START DATA EXTRACT
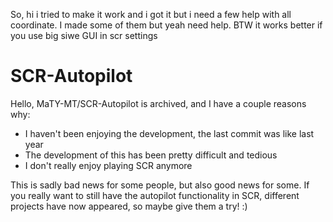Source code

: So, hi i tried to make it work and i got it but i need a few help with all coordinate. I made some of them but yeah need help. BTW it works better if you use big siwe GUI in scr settings 

# SCR-Autopilot
Hello,
MaTY-MT/SCR-Autopilot is archived, and I have a couple reasons why:
- I haven't been enjoying the development, the last commit was like last year
- The development of this has been pretty difficult and tedious
- I don't really enjoy playing SCR anymore

This is sadly bad news for some people, but also good news for some.
If you really want to still have the autopilot functionality in SCR, different projects have now appeared, so maybe give them a try! :)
END DATA EXTRACT
> **AIM OF THE TASK**:
In the listing above, find the line with "# SCR-Autopilot" and the line with "This is sadly"; output exactly those lines and all lines between them.

> **WRITTEN RESPONSE**:
# SCR-Autopilot
Hello,
MaTY-MT/SCR-Autopilot is archived, and I have a couple reasons why:
- I haven't been enjoying the development, the last commit was like last year
- The development of this has been pretty difficult and tedious
- I don't really enjoy playing SCR anymore

This is sadly bad news for some people, but also good news for some.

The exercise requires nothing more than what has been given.